(Dataset items)
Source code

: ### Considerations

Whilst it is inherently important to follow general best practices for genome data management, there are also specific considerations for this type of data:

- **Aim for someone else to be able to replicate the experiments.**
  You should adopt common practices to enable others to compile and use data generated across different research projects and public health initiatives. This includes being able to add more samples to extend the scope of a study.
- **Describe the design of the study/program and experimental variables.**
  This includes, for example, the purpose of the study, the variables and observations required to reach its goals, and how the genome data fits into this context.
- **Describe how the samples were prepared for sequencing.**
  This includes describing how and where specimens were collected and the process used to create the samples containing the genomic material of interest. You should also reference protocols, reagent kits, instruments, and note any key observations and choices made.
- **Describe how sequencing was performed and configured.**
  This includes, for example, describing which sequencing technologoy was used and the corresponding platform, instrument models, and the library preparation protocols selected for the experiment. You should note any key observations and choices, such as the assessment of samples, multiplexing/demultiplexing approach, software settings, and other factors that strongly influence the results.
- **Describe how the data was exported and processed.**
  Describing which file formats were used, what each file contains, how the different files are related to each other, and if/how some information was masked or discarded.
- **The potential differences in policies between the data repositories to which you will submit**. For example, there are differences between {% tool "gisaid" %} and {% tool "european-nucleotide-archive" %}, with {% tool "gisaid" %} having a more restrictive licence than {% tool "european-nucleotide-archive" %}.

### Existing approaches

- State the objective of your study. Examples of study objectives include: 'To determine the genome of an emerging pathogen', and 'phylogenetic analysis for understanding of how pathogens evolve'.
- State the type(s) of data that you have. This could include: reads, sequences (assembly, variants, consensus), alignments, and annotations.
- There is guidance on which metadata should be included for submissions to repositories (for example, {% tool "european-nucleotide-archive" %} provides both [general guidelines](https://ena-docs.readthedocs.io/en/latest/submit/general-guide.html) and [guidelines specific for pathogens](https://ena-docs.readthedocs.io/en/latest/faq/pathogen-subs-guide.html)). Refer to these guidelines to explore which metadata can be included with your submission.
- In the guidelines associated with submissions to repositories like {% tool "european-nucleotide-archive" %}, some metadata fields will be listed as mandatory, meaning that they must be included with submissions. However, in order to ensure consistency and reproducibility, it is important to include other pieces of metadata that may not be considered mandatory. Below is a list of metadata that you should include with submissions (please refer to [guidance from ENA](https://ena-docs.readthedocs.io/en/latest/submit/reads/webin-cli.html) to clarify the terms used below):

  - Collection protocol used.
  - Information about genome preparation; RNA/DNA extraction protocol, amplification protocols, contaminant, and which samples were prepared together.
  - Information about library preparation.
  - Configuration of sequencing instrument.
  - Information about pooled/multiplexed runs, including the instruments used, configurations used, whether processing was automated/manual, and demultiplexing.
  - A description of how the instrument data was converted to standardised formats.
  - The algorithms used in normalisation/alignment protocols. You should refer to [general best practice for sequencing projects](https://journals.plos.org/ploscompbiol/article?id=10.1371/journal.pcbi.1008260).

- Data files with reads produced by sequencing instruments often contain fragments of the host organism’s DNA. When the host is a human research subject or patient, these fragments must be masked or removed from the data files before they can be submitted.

...

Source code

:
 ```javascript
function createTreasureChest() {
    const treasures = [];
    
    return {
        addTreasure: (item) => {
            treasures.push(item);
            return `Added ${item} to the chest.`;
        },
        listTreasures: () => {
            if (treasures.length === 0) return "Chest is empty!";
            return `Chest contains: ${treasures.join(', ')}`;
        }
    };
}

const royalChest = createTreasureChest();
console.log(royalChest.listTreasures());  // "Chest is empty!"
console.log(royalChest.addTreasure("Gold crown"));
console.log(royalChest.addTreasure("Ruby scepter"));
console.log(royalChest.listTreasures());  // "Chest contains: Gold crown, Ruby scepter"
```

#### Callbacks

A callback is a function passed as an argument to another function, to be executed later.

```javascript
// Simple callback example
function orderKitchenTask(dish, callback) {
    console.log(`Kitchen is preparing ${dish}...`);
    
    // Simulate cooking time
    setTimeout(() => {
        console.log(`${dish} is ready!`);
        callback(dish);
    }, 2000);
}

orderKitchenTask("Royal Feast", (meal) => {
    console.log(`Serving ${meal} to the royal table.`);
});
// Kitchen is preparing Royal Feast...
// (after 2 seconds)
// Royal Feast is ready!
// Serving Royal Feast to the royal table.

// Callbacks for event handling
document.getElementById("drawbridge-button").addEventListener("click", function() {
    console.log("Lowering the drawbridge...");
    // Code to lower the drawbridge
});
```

● PROBLEM TO WORK ON
Scan the lines above for the word "return" and copy every one where it occurs.

● REPLY TO THE EXERCISE
    return {
            return `Added ${item} to the chest.`;
            if (treasures.length === 0) return "Chest is empty!";
            return `Chest contains: ${treasures.join(', ')}`;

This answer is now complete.